One of the oddest things I saw today was that the VIX barely moved while the DJ, SP, and NYSE decided to fall 2%. With all of those indexes now below their recent lows on 11/12, the VIX should now be making a higher high. However, it has not and in fact is at a pathetic 26. This is a very complacent level and indicates that despite the selling no real fear has entered the market and even if we do bounce we should continue to expect the market to selloff.
November 17, 2007 | Leave a Comment
I expected an oversold rally starting on Friday and we got it. Intraday I said that the market could close at its HOD and it darn near did. Since the market is doing exactly what TA says it should be doing at this point, I will listen to the market and keep my shorts small from here on out until another new downtrend starts or a clear top is put in with a lot of distribution days after the Thanksgiving rally (it isn’t certain but it almost always happens and the conditions are setup for it). Don’t cover your shorts, if the market rallies a few hundred points here on the DJIA, and your shorts continue to move lower or do not move up. Those are the weak stocks you want to continue to hold on to. But if you have an IEX in your short port, you should be selling it all.
Today’s gains came on a pickup in volume but it is always possible that the increase in volume was options related. However, it really does not matter as today’s gains were under 1% so it is impossible for today to count as a follow-through day. Instead we will be entering day five of a rally attempt on Monday. I want everyone to remember that you usually do NOT get a strong market follow-through so soon after such strong selling. The best bottoms are NOT put in one month after the selling starts. So if we do get a follow-through day sometime next week make sure you see a ton of nice stocks setting up in bases or breaking out of sound bases in top industry groups.
November 16, 2007 | Leave a Comment
After a pretty flat open, stocks pretty much held steady until around 11AM when the downtrend started showing up. The trend stayed down most of the day, adding to the pain of the bulls, until the last 30 minutes of the day when a short and quick rally helped send stocks off their lows of the day. However, it was still a day mired in red and the SP 500 and Nasdaq each lost 1% and the DJIA almost managed a 1% loss losing .86%.

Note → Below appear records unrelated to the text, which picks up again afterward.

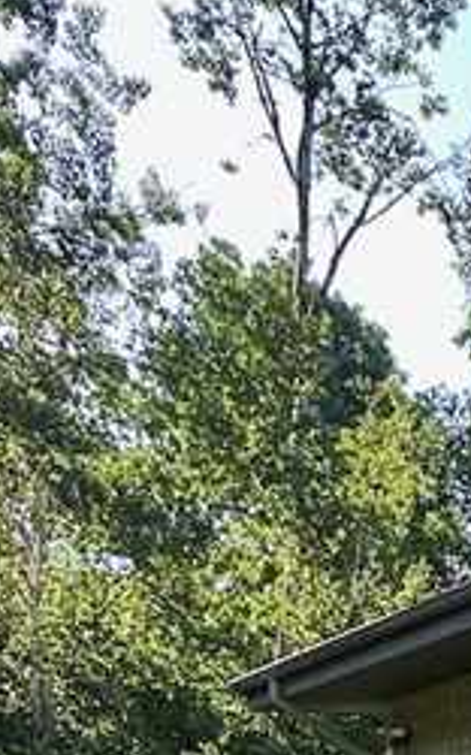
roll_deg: -0.5
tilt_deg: -4.5
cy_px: 1172
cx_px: 731
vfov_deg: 25.4
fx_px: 1172
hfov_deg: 19.4
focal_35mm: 57
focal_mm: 2.22
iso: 40
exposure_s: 1/182
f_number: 2.2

The good news for the bulls was that volume did come in lower today, after yesterday’s lower volume selling. The fact that the selling the past two days has been smaller than the previous day’s lower volume rally shows that the market is a bit oversold here and that an oversold Thanksgiving rally has to be expected soon. Combining the lower volume with the fact that the market has been lower six of the past seven days and you have some high odds of a rally coming to fruition.

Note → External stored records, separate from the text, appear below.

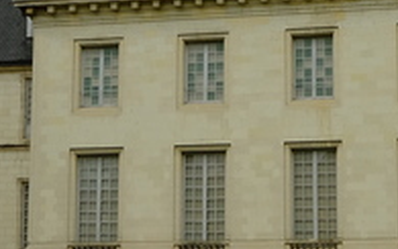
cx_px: 204
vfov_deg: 8.9
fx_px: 1584
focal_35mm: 146
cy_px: -19
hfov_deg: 14.3
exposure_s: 1/210
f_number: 8
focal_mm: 23
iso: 400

There are some other technical items that also make me think we have to expect a rally soon. The put/call ratio did spike to 1.12 at the close today. And even though I do not see any fear in this market with the VIX being at 28, the fact that the put/call ratio did spike to 1.12 indicates that there is a little bit of fear creeping into this market. However, it is not the bottom kind of fear. That fear is a spike to 1.5.